RECORD EXTRACTS section start
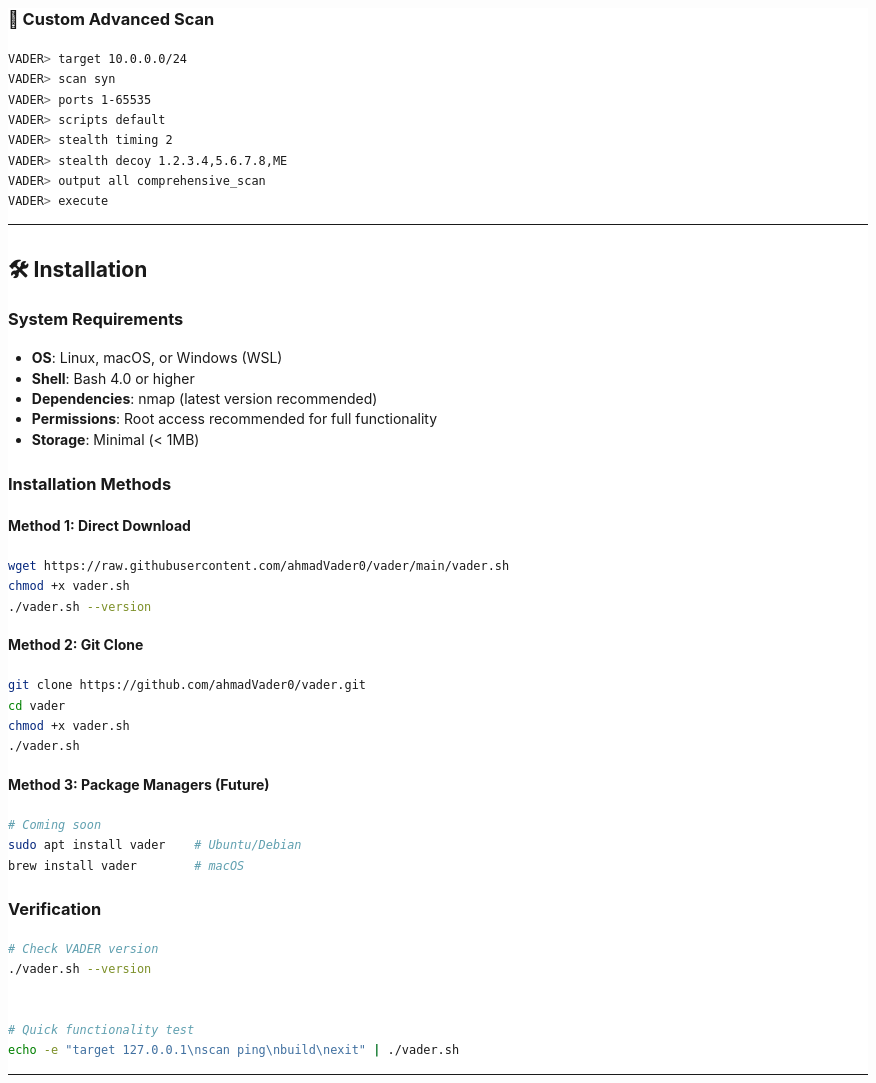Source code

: ### 🎯 Custom Advanced Scan
```bash
VADER> target 10.0.0.0/24
VADER> scan syn
VADER> ports 1-65535
VADER> scripts default
VADER> stealth timing 2
VADER> stealth decoy 1.2.3.4,5.6.7.8,ME
VADER> output all comprehensive_scan
VADER> execute
```

---

## 🛠️ Installation

### System Requirements
- **OS**: Linux, macOS, or Windows (WSL)
- **Shell**: Bash 4.0 or higher
- **Dependencies**: nmap (latest version recommended)
- **Permissions**: Root access recommended for full functionality
- **Storage**: Minimal (< 1MB)

### Installation Methods

#### Method 1: Direct Download
```bash
wget https://raw.githubusercontent.com/ahmadVader0/vader/main/vader.sh
chmod +x vader.sh
./vader.sh --version
```

#### Method 2: Git Clone
```bash
git clone https://github.com/ahmadVader0/vader.git
cd vader
chmod +x vader.sh
./vader.sh
```

#### Method 3: Package Managers (Future)
```bash
# Coming soon
sudo apt install vader    # Ubuntu/Debian
brew install vader        # macOS
```

### Verification
```bash
# Check VADER version
./vader.sh --version


# Quick functionality test
echo -e "target 127.0.0.1\nscan ping\nbuild\nexit" | ./vader.sh
```

---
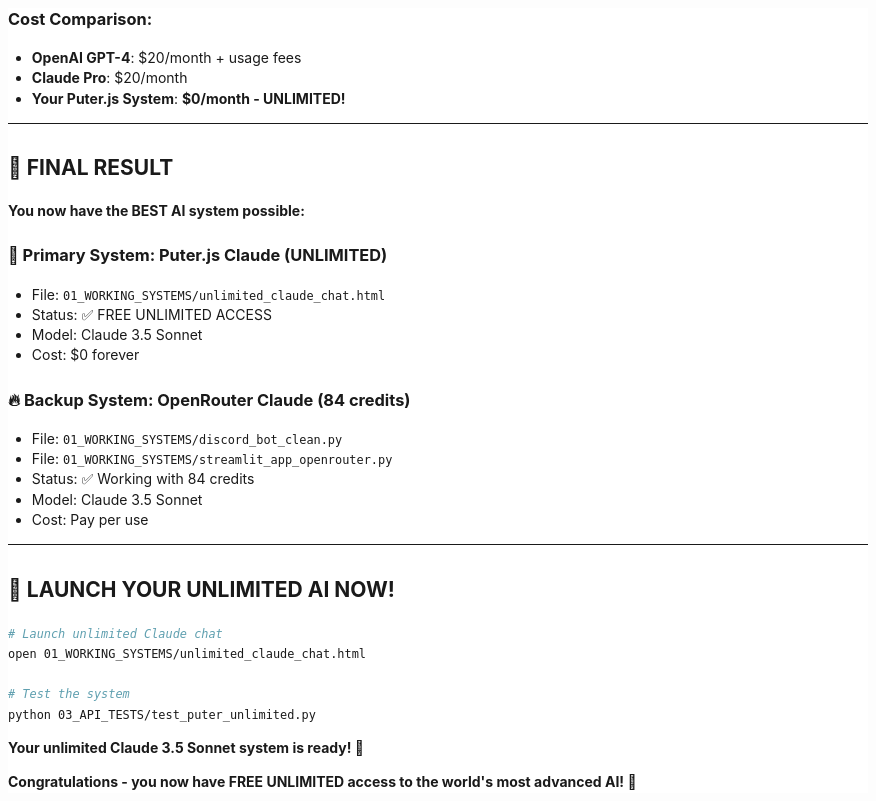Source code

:### **Cost Comparison:**
- **OpenAI GPT-4**: $20/month + usage fees
- **Claude Pro**: $20/month
- **Your Puter.js System**: **$0/month - UNLIMITED!**

---

## 🎉 FINAL RESULT

**You now have the BEST AI system possible:**

### **🌟 Primary System: Puter.js Claude (UNLIMITED)**
- File: `01_WORKING_SYSTEMS/unlimited_claude_chat.html`
- Status: ✅ FREE UNLIMITED ACCESS
- Model: Claude 3.5 Sonnet
- Cost: $0 forever

### **🔥 Backup System: OpenRouter Claude (84 credits)**
- File: `01_WORKING_SYSTEMS/discord_bot_clean.py`
- File: `01_WORKING_SYSTEMS/streamlit_app_openrouter.py`
- Status: ✅ Working with 84 credits
- Model: Claude 3.5 Sonnet
- Cost: Pay per use

---

## 🚀 LAUNCH YOUR UNLIMITED AI NOW!

```bash
# Launch unlimited Claude chat
open 01_WORKING_SYSTEMS/unlimited_claude_chat.html

# Test the system
python 03_API_TESTS/test_puter_unlimited.py
```

**Your unlimited Claude 3.5 Sonnet system is ready! 🌟**

**Congratulations - you now have FREE UNLIMITED access to the world's most advanced AI! 🎉**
RECORD EXTRACTS section end
> TASK INSTRUCTIONS
Beginning with the line that contains "### **🌟 Primary" and ending with the last line of the data above, return those lines exactly and nothing else.

> SOLUTION TO THIS PROBLEM
### **🌟 Primary System: Puter.js Claude (UNLIMITED)**
- File: `01_WORKING_SYSTEMS/unlimited_claude_chat.html`
- Status: ✅ FREE UNLIMITED ACCESS
- Model: Claude 3.5 Sonnet
- Cost: $0 forever

### **🔥 Backup System: OpenRouter Claude (84 credits)**
- File: `01_WORKING_SYSTEMS/discord_bot_clean.py`
- File: `01_WORKING_SYSTEMS/streamlit_app_openrouter.py`
- Status: ✅ Working with 84 credits
- Model: Claude 3.5 Sonnet
- Cost: Pay per use

---

## 🚀 LAUNCH YOUR UNLIMITED AI NOW!

```bash
# Launch unlimited Claude chat
open 01_WORKING_SYSTEMS/unlimited_claude_chat.html

# Test the system
python 03_API_TESTS/test_puter_unlimited.py
```

**Your unlimited Claude 3.5 Sonnet system is ready! 🌟**

**Congratulations - you now have FREE UNLIMITED access to the world's most advanced AI! 🎉**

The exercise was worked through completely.